▶ **Problem**
Could you update the records below by replacing every "sum" with "total" and changing nothing else? Leave the pictures out of your answer.

(Rendered chart images)
______________________________

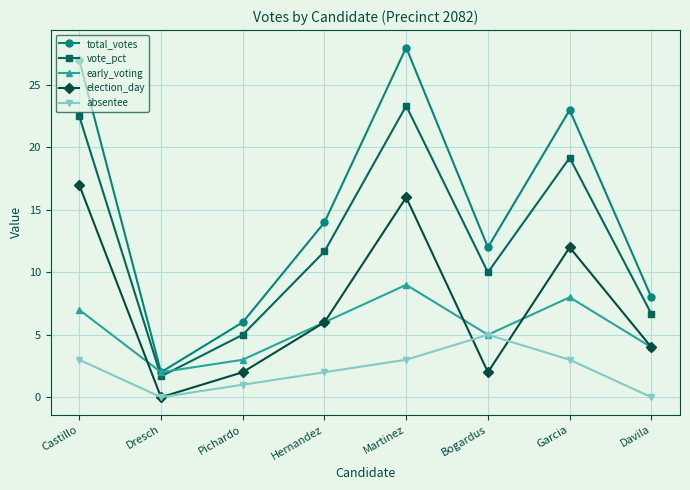

What is the sum of the absentee values at Pichardo and Castillo?

4.0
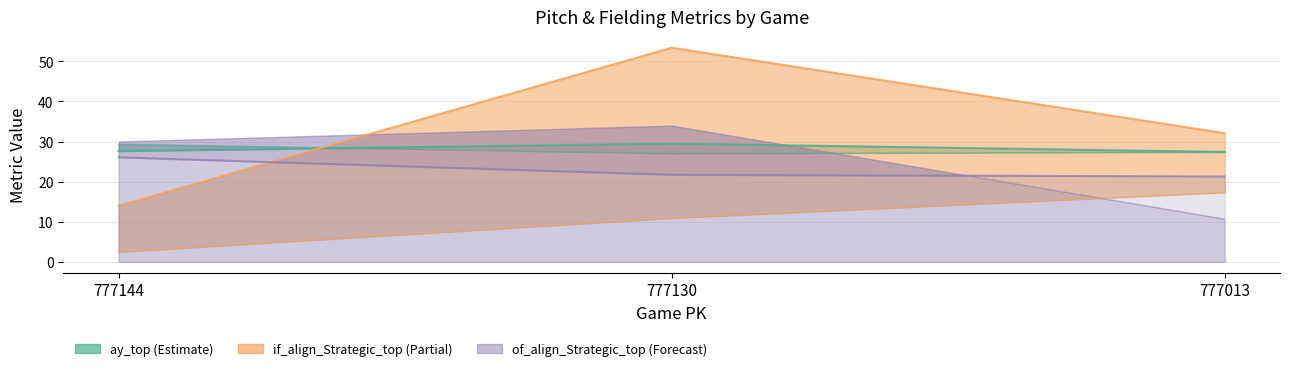

What is the difference between the if_fielding_alignment_Strategic_top values at 777130 and 777144?

39.4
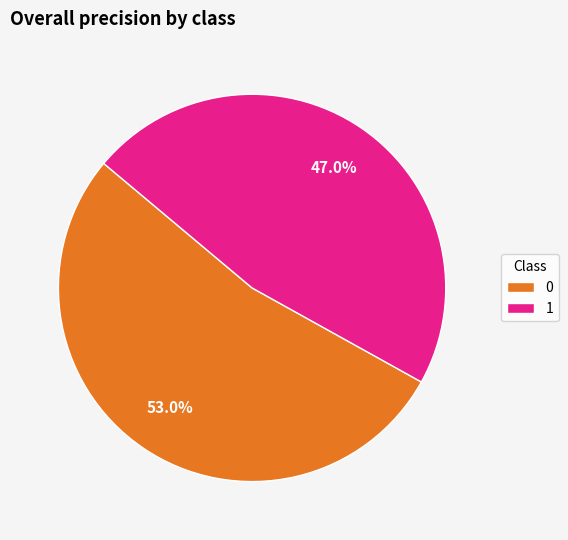

Is the sum of 1 and 0 greater than half?

Yes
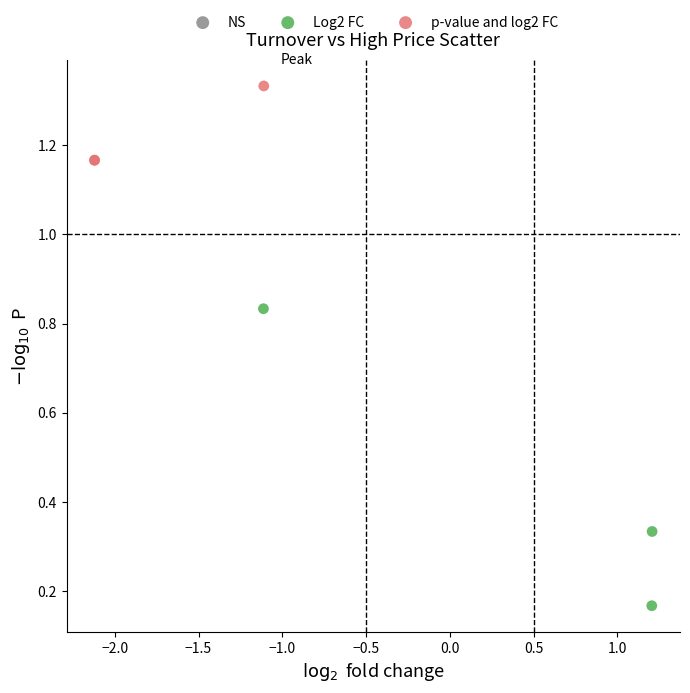

Which series reaches the maximum Y coordinate?

p-value and log2 FC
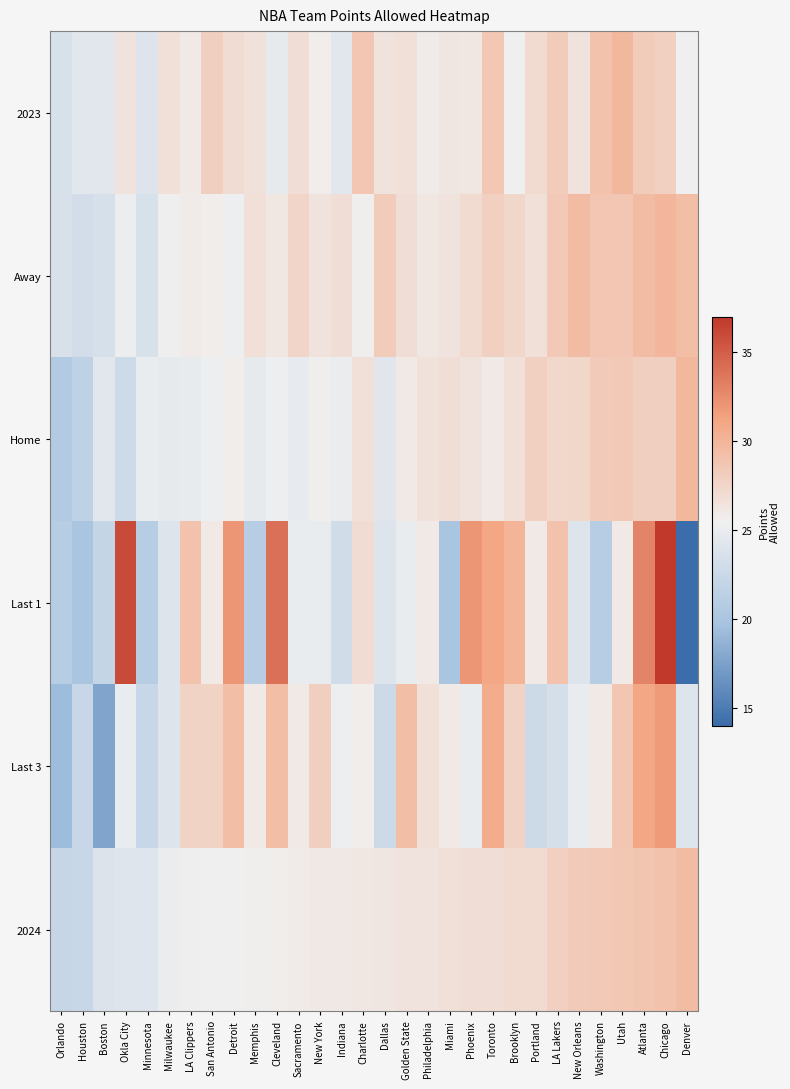

Reading left to right, extract all data points from this chart.

2024: Orlando=22.2	Houston=22.3	Boston=23.9	Okla City=24.1	Minnesota=24.2	Milwaukee=25.1	LA Clippers=25.4	San Antonio=25.5	Detroit=25.5	Memphis=25.6	Cleveland=25.7	Sacramento=25.9	New York=26.1	Indiana=26.1	Charlotte=26.2	Dallas=26.3	Golden State=26.4	Philadelphia=26.4	Miami=26.7	Phoenix=26.8	Toronto=26.9	Brooklyn=27.1	Portland=27.2	LA Lakers=27.9	New Orleans=28.3	Washington=28.5	Utah=28.6	Atlanta=28.8	Chicago=29.0	Denver=29.5
Last 3: Orlando=19.3	Houston=22.3	Boston=17.7	Okla City=25.0	Minnesota=22.3	Milwaukee=24.0	LA Clippers=27.7	San Antonio=27.7	Detroit=29.3	Memphis=26.0	Cleveland=29.3	Sacramento=26.0	New York=28.0	Indiana=25.3	Charlotte=25.7	Dallas=22.7	Golden State=29.3	Philadelphia=26.7	Miami=26.0	Phoenix=25.0	Toronto=30.7	Brooklyn=27.7	Portland=22.7	LA Lakers=23.3	New Orleans=25.0	Washington=26.0	Utah=28.7	Atlanta=31.0	Chicago=31.7	Denver=24.0
Last 1: Orlando=21.0	Houston=20.0	Boston=22.0	Okla City=36.0	Minnesota=21.0	Milwaukee=24.0	LA Clippers=29.0	San Antonio=26.0	Detroit=32.0	Memphis=21.0	Cleveland=34.0	Sacramento=25.0	New York=25.0	Indiana=23.0	Charlotte=27.0	Dallas=24.0	Golden State=25.0	Philadelphia=26.0	Miami=20.0	Phoenix=32.0	Toronto=31.0	Brooklyn=30.0	Portland=26.0	LA Lakers=29.0	New Orleans=24.0	Washington=21.0	Utah=26.0	Atlanta=33.0	Chicago=37.0	Denver=14.0
Home: Orlando=20.7	Houston=21.6	Boston=24.4	Okla City=22.8	Minnesota=25.0	Milwaukee=24.7	LA Clippers=24.9	San Antonio=25.3	Detroit=25.7	Memphis=24.7	Cleveland=25.3	Sacramento=24.8	New York=25.6	Indiana=25.1	Charlotte=26.7	Dallas=24.3	Golden State=26.0	Philadelphia=26.6	Miami=26.8	Phoenix=26.5	Toronto=26.0	Brooklyn=26.7	Portland=27.9	LA Lakers=27.3	New Orleans=27.4	Washington=28.3	Utah=28.4	Atlanta=28.0	Chicago=28.0	Denver=29.8
Away: Orlando=23.7	Houston=23.1	Boston=23.5	Okla City=25.2	Minnesota=23.6	Milwaukee=25.4	LA Clippers=25.9	San Antonio=25.7	Detroit=25.3	Memphis=26.7	Cleveland=26.2	Sacramento=27.5	New York=26.4	Indiana=26.8	Charlotte=25.6	Dallas=28.2	Golden State=26.8	Philadelphia=26.2	Miami=26.5	Phoenix=27.2	Toronto=27.9	Brooklyn=27.4	Portland=26.7	LA Lakers=28.4	New Orleans=29.4	Washington=28.7	Utah=28.7	Atlanta=29.4	Chicago=29.9	Denver=29.3
2023: Orlando=23.6	Houston=24.4	Boston=24.4	Okla City=26.4	Minnesota=24.0	Milwaukee=26.7	LA Clippers=26.0	San Antonio=28.0	Detroit=27.0	Memphis=26.6	Cleveland=24.7	Sacramento=26.9	New York=25.7	Indiana=24.4	Charlotte=28.7	Dallas=26.5	Golden State=26.7	Philadelphia=25.9	Miami=26.3	Phoenix=26.2	Toronto=28.6	Brooklyn=25.5	Portland=27.1	LA Lakers=28.2	New Orleans=26.5	Washington=29.0	Utah=29.8	Atlanta=28.2	Chicago=27.9	Denver=25.5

______________________________

▶ **Written answer**
What is the total of the absentee values at Pichardo and Castillo?

4.0

What is the difference between the if_fielding_alignment_Strategic_top values at 777130 and 777144?

39.4

Is the total of 1 and 0 greater than half?

Yes

Which series reaches the maximum Y coordinate?

p-value and log2 FC

Reading left to right, extract all data points from this chart.

2024: Orlando=22.2	Houston=22.3	Boston=23.9	Okla City=24.1	Minnesota=24.2	Milwaukee=25.1	LA Clippers=25.4	San Antonio=25.5	Detroit=25.5	Memphis=25.6	Cleveland=25.7	Sacramento=25.9	New York=26.1	Indiana=26.1	Charlotte=26.2	Dallas=26.3	Golden State=26.4	Philadelphia=26.4	Miami=26.7	Phoenix=26.8	Toronto=26.9	Brooklyn=27.1	Portland=27.2	LA Lakers=27.9	New Orleans=28.3	Washington=28.5	Utah=28.6	Atlanta=28.8	Chicago=29.0	Denver=29.5
Last 3: Orlando=19.3	Houston=22.3	Boston=17.7	Okla City=25.0	Minnesota=22.3	Milwaukee=24.0	LA Clippers=27.7	San Antonio=27.7	Detroit=29.3	Memphis=26.0	Cleveland=29.3	Sacramento=26.0	New York=28.0	Indiana=25.3	Charlotte=25.7	Dallas=22.7	Golden State=29.3	Philadelphia=26.7	Miami=26.0	Phoenix=25.0	Toronto=30.7	Brooklyn=27.7	Portland=22.7	LA Lakers=23.3	New Orleans=25.0	Washington=26.0	Utah=28.7	Atlanta=31.0	Chicago=31.7	Denver=24.0
Last 1: Orlando=21.0	Houston=20.0	Boston=22.0	Okla City=36.0	Minnesota=21.0	Milwaukee=24.0	LA Clippers=29.0	San Antonio=26.0	Detroit=32.0	Memphis=21.0	Cleveland=34.0	Sacramento=25.0	New York=25.0	Indiana=23.0	Charlotte=27.0	Dallas=24.0	Golden State=25.0	Philadelphia=26.0	Miami=20.0	Phoenix=32.0	Toronto=31.0	Brooklyn=30.0	Portland=26.0	LA Lakers=29.0	New Orleans=24.0	Washington=21.0	Utah=26.0	Atlanta=33.0	Chicago=37.0	Denver=14.0
Home: Orlando=20.7	Houston=21.6	Boston=24.4	Okla City=22.8	Minnesota=25.0	Milwaukee=24.7	LA Clippers=24.9	San Antonio=25.3	Detroit=25.7	Memphis=24.7	Cleveland=25.3	Sacramento=24.8	New York=25.6	Indiana=25.1	Charlotte=26.7	Dallas=24.3	Golden State=26.0	Philadelphia=26.6	Miami=26.8	Phoenix=26.5	Toronto=26.0	Brooklyn=26.7	Portland=27.9	LA Lakers=27.3	New Orleans=27.4	Washington=28.3	Utah=28.4	Atlanta=28.0	Chicago=28.0	Denver=29.8
Away: Orlando=23.7	Houston=23.1	Boston=23.5	Okla City=25.2	Minnesota=23.6	Milwaukee=25.4	LA Clippers=25.9	San Antonio=25.7	Detroit=25.3	Memphis=26.7	Cleveland=26.2	Sacramento=27.5	New York=26.4	Indiana=26.8	Charlotte=25.6	Dallas=28.2	Golden State=26.8	Philadelphia=26.2	Miami=26.5	Phoenix=27.2	Toronto=27.9	Brooklyn=27.4	Portland=26.7	LA Lakers=28.4	New Orleans=29.4	Washington=28.7	Utah=28.7	Atlanta=29.4	Chicago=29.9	Denver=29.3
2023: Orlando=23.6	Houston=24.4	Boston=24.4	Okla City=26.4	Minnesota=24.0	Milwaukee=26.7	LA Clippers=26.0	San Antonio=28.0	Detroit=27.0	Memphis=26.6	Cleveland=24.7	Sacramento=26.9	New York=25.7	Indiana=24.4	Charlotte=28.7	Dallas=26.5	Golden State=26.7	Philadelphia=25.9	Miami=26.3	Phoenix=26.2	Toronto=28.6	Brooklyn=25.5	Portland=27.1	LA Lakers=28.2	New Orleans=26.5	Washington=29.0	Utah=29.8	Atlanta=28.2	Chicago=27.9	Denver=25.5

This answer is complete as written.